• [About this task]
Reproduce the material below word for word, leaving out the pictures.

++++ Information supplied

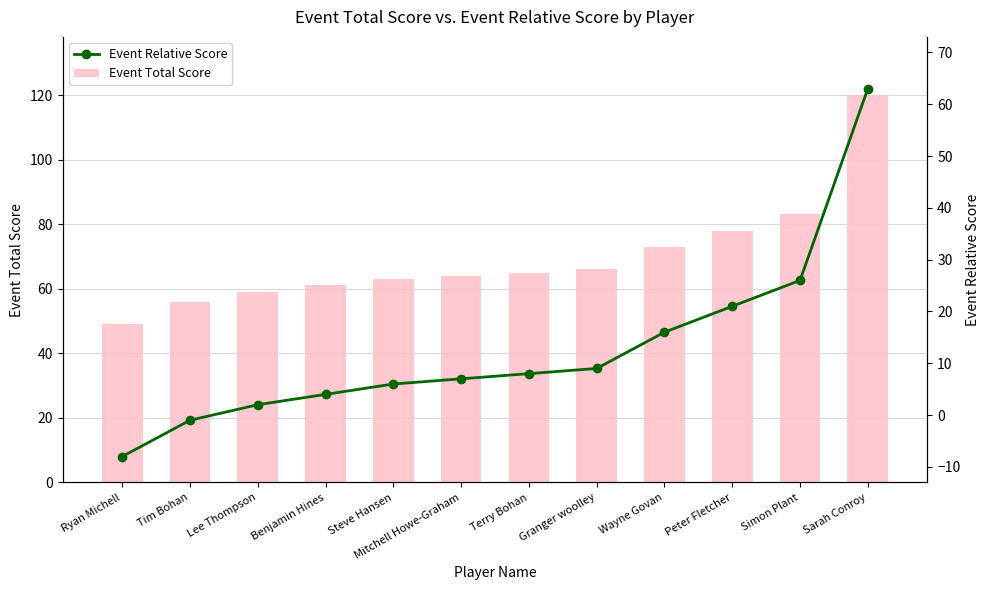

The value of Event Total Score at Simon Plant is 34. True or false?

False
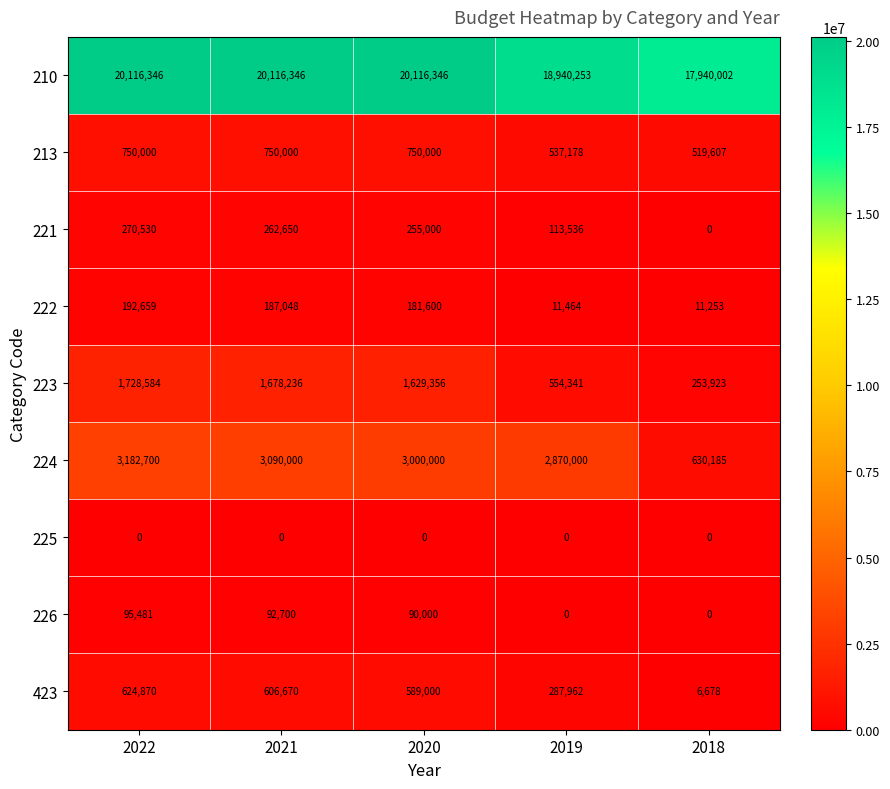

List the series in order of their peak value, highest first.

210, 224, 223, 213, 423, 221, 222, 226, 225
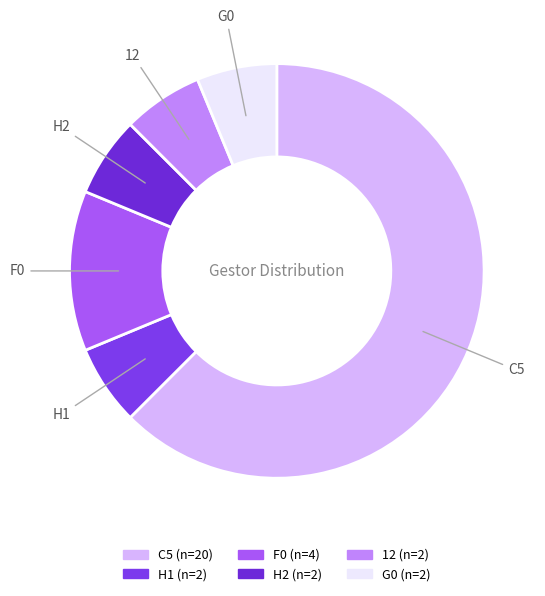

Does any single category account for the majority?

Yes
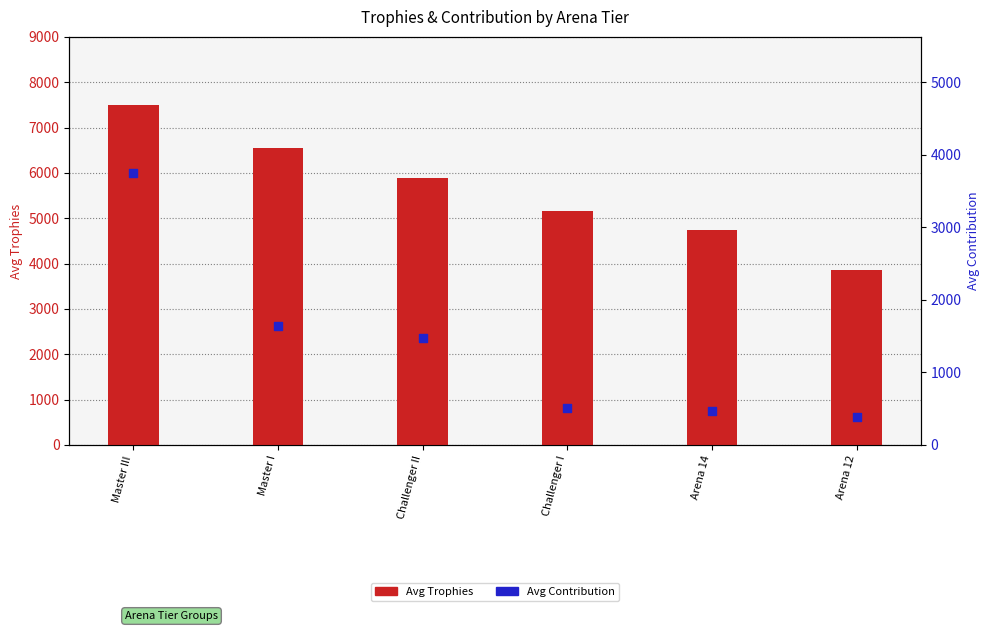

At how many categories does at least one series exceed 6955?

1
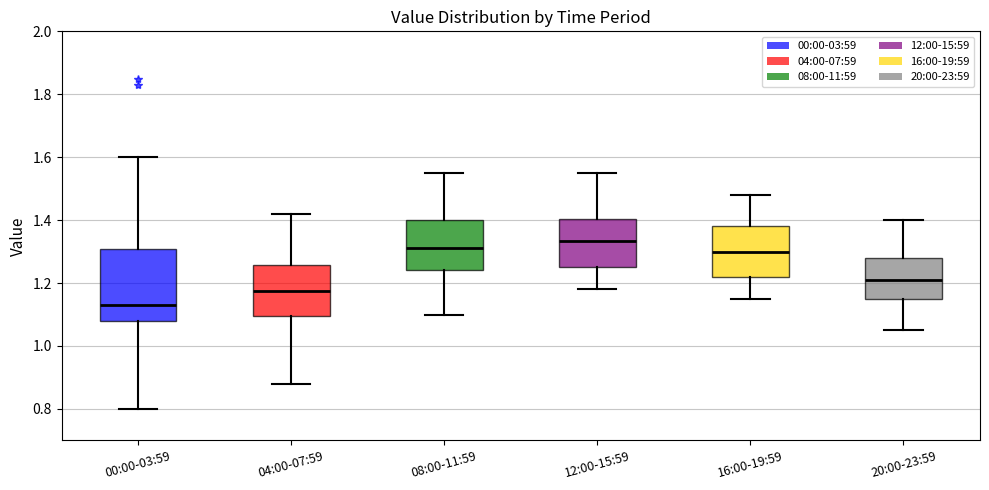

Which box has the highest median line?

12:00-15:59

++++++++

• [Exercise result]
The value of Event Total Score at Simon Plant is 34. True or false?

False

List the series in order of their peak value, highest first.

210, 224, 223, 213, 423, 221, 222, 226, 225

Does any single category account for the majority?

Yes

At how many categories does at least one series exceed 6955?

1

Which box has the highest median line?

12:00-15:59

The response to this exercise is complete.